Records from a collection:
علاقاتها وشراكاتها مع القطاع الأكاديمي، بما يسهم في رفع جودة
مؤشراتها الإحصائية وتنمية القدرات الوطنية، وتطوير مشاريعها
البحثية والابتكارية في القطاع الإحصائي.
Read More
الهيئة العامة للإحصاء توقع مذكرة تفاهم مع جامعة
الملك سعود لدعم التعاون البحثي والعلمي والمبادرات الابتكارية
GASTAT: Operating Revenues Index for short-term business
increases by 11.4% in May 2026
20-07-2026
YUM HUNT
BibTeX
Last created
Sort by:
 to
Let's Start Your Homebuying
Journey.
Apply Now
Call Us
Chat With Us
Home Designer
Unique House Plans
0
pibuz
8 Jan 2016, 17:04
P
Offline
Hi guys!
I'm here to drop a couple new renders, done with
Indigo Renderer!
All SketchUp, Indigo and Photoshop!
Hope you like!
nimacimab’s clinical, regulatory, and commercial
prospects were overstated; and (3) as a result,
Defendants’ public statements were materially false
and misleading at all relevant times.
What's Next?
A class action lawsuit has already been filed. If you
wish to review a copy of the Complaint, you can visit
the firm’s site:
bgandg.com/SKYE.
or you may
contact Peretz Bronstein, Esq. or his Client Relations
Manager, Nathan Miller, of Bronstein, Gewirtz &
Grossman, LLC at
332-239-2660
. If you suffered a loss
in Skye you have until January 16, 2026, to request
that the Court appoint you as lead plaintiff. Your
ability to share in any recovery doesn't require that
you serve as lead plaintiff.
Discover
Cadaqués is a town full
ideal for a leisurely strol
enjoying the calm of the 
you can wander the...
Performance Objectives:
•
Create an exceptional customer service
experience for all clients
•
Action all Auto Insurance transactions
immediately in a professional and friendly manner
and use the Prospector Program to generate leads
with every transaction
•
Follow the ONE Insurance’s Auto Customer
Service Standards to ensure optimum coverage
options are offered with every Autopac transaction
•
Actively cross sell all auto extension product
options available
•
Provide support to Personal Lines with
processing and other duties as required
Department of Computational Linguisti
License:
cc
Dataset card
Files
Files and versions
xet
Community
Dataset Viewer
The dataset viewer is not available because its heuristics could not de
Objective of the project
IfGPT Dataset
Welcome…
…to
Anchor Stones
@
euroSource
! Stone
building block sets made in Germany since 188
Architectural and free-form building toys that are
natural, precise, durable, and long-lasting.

** Directions for this task **
For this exercise, the records above must be returned exactly.

** Exercise result **
علاقاتها وشراكاتها مع القطاع الأكاديمي، بما يسهم في رفع جودة
مؤشراتها الإحصائية وتنمية القدرات الوطنية، وتطوير مشاريعها
البحثية والابتكارية في القطاع الإحصائي.
Read More
الهيئة العامة للإحصاء توقع مذكرة تفاهم مع جامعة
الملك سعود لدعم التعاون البحثي والعلمي والمبادرات الابتكارية
GASTAT: Operating Revenues Index for short-term business
increases by 11.4% in May 2026
20-07-2026
YUM HUNT
BibTeX
Last created
Sort by:
 to
Let's Start Your Homebuying
Journey.
Apply Now
Call Us
Chat With Us
Home Designer
Unique House Plans
0
pibuz
8 Jan 2016, 17:04
P
Offline
Hi guys!
I'm here to drop a couple new renders, done with
Indigo Renderer!
All SketchUp, Indigo and Photoshop!
Hope you like!
nimacimab’s clinical, regulatory, and commercial
prospects were overstated; and (3) as a result,
Defendants’ public statements were materially false
and misleading at all relevant times.
What's Next?
A class action lawsuit has already been filed. If you
wish to review a copy of the Complaint, you can visit
the firm’s site:
bgandg.com/SKYE.
or you may
contact Peretz Bronstein, Esq. or his Client Relations
Manager, Nathan Miller, of Bronstein, Gewirtz &
Grossman, LLC at
332-239-2660
. If you suffered a loss
in Skye you have until January 16, 2026, to request
that the Court appoint you as lead plaintiff. Your
ability to share in any recovery doesn't require that
you serve as lead plaintiff.
Discover
Cadaqués is a town full
ideal for a leisurely strol
enjoying the calm of the 
you can wander the...
Performance Objectives:
•
Create an exceptional customer service
experience for all clients
•
Action all Auto Insurance transactions
immediately in a professional and friendly manner
and use the Prospector Program to generate leads
with every transaction
•
Follow the ONE Insurance’s Auto Customer
Service Standards to ensure optimum coverage
options are offered with every Autopac transaction
•
Actively cross sell all auto extension product
options available
•
Provide support to Personal Lines with
processing and other duties as required
Department of Computational Linguisti
License:
cc
Dataset card
Files
Files and versions
xet
Community
Dataset Viewer
The dataset viewer is not available because its heuristics could not de
Objective of the project
IfGPT Dataset
Welcome…
…to
Anchor Stones
@
euroSource
! Stone
building block sets made in Germany since 188
Architectural and free-form building toys that are
natural, precise, durable, and long-lasting.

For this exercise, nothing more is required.